- **Activity**
Please go line by line through the material and copy each one containing the word "Content".

---------- Input material

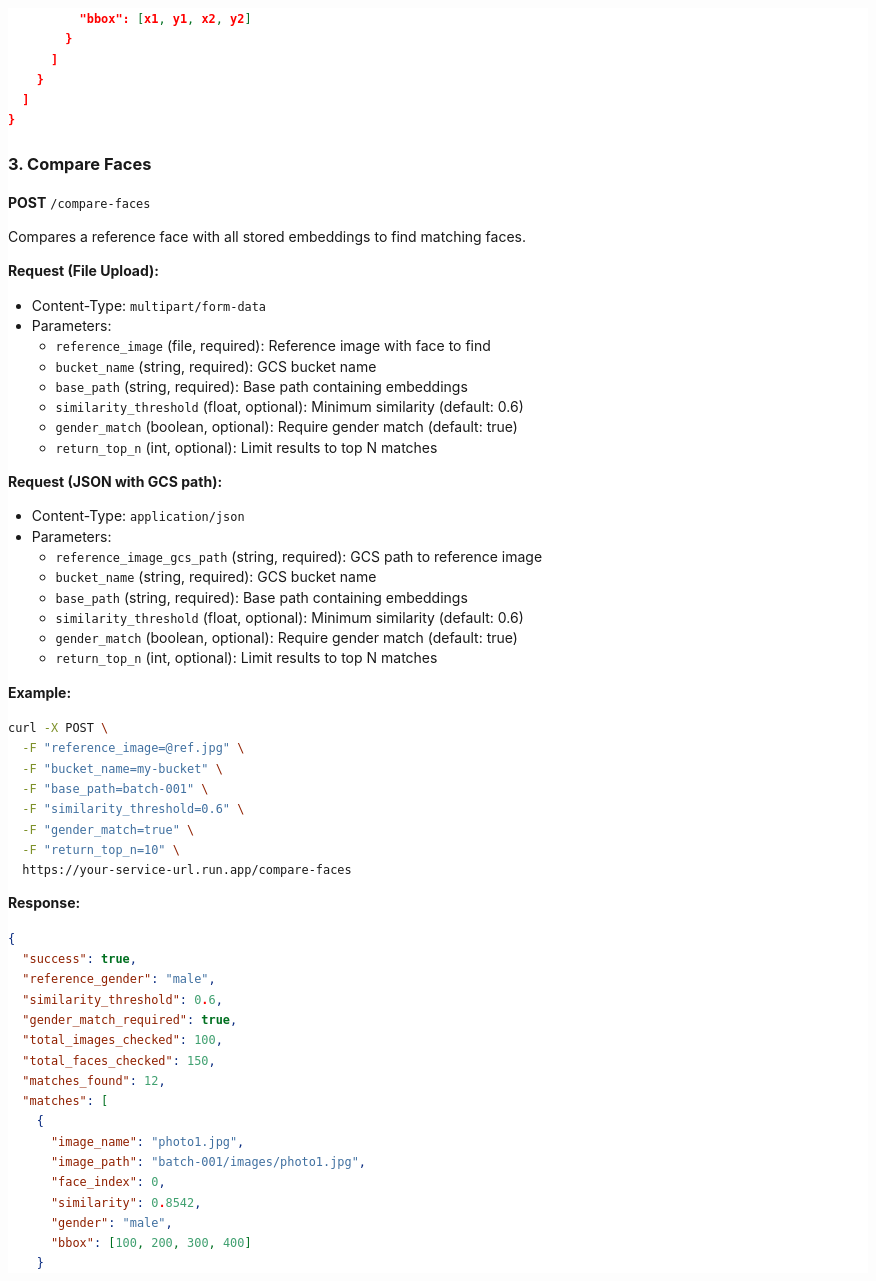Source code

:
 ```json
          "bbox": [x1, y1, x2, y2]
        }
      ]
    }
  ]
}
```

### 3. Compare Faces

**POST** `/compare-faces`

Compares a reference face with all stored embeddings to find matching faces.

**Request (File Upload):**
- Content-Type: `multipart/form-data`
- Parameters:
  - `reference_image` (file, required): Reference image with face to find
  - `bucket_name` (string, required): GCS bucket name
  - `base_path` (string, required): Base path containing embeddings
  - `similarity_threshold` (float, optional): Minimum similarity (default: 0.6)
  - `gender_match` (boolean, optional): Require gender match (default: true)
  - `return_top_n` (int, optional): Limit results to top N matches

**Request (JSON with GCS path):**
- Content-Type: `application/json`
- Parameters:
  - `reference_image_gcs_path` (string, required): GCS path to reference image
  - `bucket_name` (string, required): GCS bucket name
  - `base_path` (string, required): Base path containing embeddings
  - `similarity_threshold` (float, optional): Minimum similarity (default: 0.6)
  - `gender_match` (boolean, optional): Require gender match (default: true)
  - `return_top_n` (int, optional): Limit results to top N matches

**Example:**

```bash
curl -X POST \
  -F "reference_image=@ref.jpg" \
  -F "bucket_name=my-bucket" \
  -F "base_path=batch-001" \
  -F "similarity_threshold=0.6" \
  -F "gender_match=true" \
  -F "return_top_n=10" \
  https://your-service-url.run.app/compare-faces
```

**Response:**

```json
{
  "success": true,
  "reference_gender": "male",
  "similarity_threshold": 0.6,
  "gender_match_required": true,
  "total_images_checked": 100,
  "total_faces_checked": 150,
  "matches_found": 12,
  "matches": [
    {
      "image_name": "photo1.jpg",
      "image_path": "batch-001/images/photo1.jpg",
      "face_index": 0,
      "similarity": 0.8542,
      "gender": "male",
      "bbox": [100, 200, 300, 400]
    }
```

--------------------

- **Finished exercise**
- Content-Type: `multipart/form-data`
- Content-Type: `application/json`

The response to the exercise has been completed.